2005 ........18.51 .......1.22 ........ 1.46 ........ Nil ...........1.84 ......... 17.0x

2006 ........21.26 .......1.54 ........ 1.62 ....... 0.30 .........2.21 ........ 17.7x

2007 ........28.28 .......2.22 ........ 1.97 ........0.35 ........ 2.72 .........18.8x

2008 ........34.62 .......2.99 ........ 2.65 ........0.42 .........3.47 .........14.2x


Zacks now looks for $2.68 and $2.76 for FY 2009 (ends this month) and FY 2010. That makes the current multiple less than 13.4x trailing and 13x next FY’s estimate. Those are the lowest valuations since the 2001 IPO.



Value Line
rates Accenture as ‘above average’ for safety [total debt = < 1% of capital] and notes their 90th percentile ranking for ‘stock price stability’. These shares have outperformed 70% of all stocks in the Value Line universe over the past five years.


Standard and Poors gives ACN a 4-Star rating (out of 5) and sees a $40 one-year price target. Morningstar carries a ‘Fair Value’ figure of $37 right now.


A return to even 15x year-ahead projections for $2.76 leads to a $41.40 goal price over the next 12 – 15 months.
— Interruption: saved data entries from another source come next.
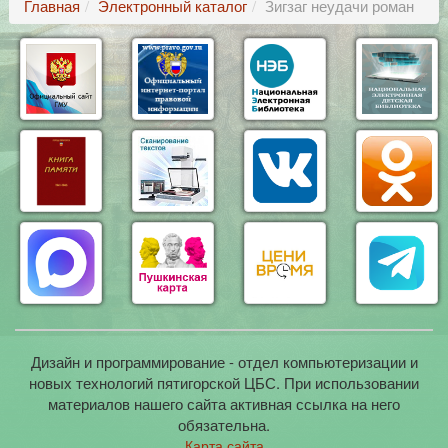
Главная
Электронный каталог
Зигзаг неудачи роман
Дизайн и программирование - отдел компьютеризации и
новых технологий пятигорской ЦБС. При использовании
материалов нашего сайта активная ссылка на него
обязательна.
Карта сайта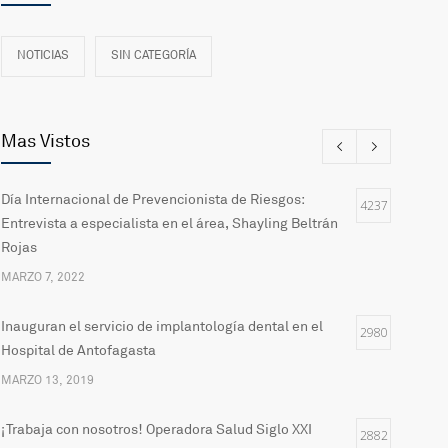
NOTICIAS
SIN CATEGORÍA
Mas Vistos
Día Internacional de Prevencionista de Riesgos:
4237
Entrevista a especialista en el área, Shayling Beltrán
Rojas
MARZO 7, 2022
Inauguran el servicio de implantología dental en el
2980
Hospital de Antofagasta
MARZO 13, 2019
¡Trabaja con nosotros! Operadora Salud Siglo XXI
2882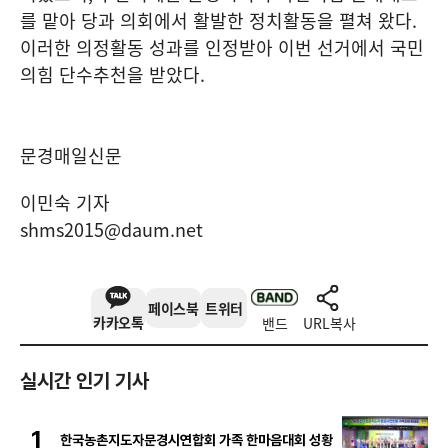
를 맡아 당과 의회에서 활발한 정치활동을 펼쳐 왔다
.
이러한 의정활동 성과를 인정받아 이번 선거에서 국민
의힘 단수추천을 받았다
.
문경매일신문
이민숙 기자
shms2015@daum.net
페이스북
트위터
카카오톡
밴드
URL복사
실시간 인기 기사
1
한국농촌지도자문경시연합회 가족 한마음대회 성황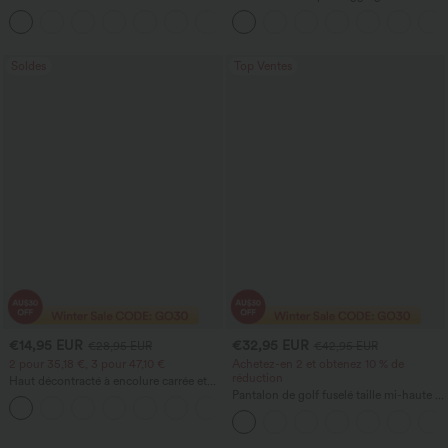
haute sculptant la silhouette, gainant la
d'entraînement taille haute — fronces
+10
taille, avec poches, jambe large en
liftantes pour le fessier, maintien gainant
micro-gaufre
du ventre et poche
Soldes
Top Ventes
€14,95 EUR
€32,95 EUR
€28,95 EUR
€42,95 EUR
2 pour 35,18 €, 3 pour 47,10 €
Achetez-en 2 et obtenez 10 % de
réduction
Haut décontracté à encolure carrée et
manches courtes
Pantalon de golf fuselé taille mi-haute à
+10
cordon, ourlet incurvé, séchage rapide,
avec poches — UPF40+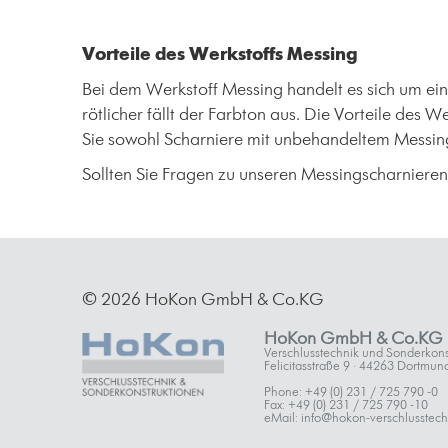
Vorteile des Werkstoffs Messing
Bei dem Werkstoff Messing handelt es sich um eine
rötlicher fällt der Farbton aus. Die Vorteile des
Sie sowohl Scharniere mit unbehandeltem Messing
Sollten Sie Fragen zu unseren Messingscharnieren
© 2026 HoKon GmbH & Co.KG
HoKon GmbH & Co.KG
Verschlusstechnik und Sonderkons
Felicitasstraße 9 · 44263 Dortmun
Phone: +49 (0) 231 / 725 790 -0
Fax: +49 (0) 231 / 725 790 -10
eMail: info@hokon-verschlusstech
With apparent low risk and moderate upside, Accenture shares look to be good candidates for a Buy/Write combination play.


Here’s my current suggestion for the next six months or so:


..................................................... Cash Outlay ............. Cash Inflow

Buy 1000 CAN @ $35.81/share ........... $35,810

Sell 10 Feb. $35 Calls @ $3.10 /share ................................. $3,100

Sell 10 Feb. $35 Puts @ $2.60 /share ................................ $2,600

Net Cash Out-of-Pocket ..................... $30,110


If Accenture shares merely stay above $35 through Feb. 19, 2010:


• The $35 calls will be exercised.

• You will sell you shares for $35,000.

• The $35 puts will expire worthless.

• You will likely have collected $500 in dividends.

• You will have no further option obligations.

• You will end up with no shares and $35,500 in cash.


That’s a best-case scenario total return of $5,390 / $30,110 = 17.9%


achieved in just over 6 months on shares that:


• Went up.

• Stayed unchanged.

• Declined slightly to $35 or (-2.2%).



What’s the risk?


If Accenture shares finish below $35 on February 19, 2010:


 The $35 calls will expire worthless.

 The $35 puts will be exercised.

 You will be forced to buy another 1000 shares.

 You will need to lay out an additional $35,000 in cash.

 You will likely have collected $500 in dividends.

 You will have no further option obligations.

 You will end up with 2000 Accenture shares and $500 cash.



What’s the break-even on the whole trade?


On the first 1000 shares it’s the $35.81 purchase price less

the $3.10 /share call premium = $32.71 /share.


On the ‘put’ shares it’s the $35 strike price less

the $2.60 /share put premium = $32.40 /share.


Your overall break-even would be $32.56 /share (excluding dividends)

and $32.31 /share (including the expected yield).


Accenture shares could decline by up to (9.7%) without causing a

loss on this trade.



Disclosure: Author is long Accenture shares and short Accenture options.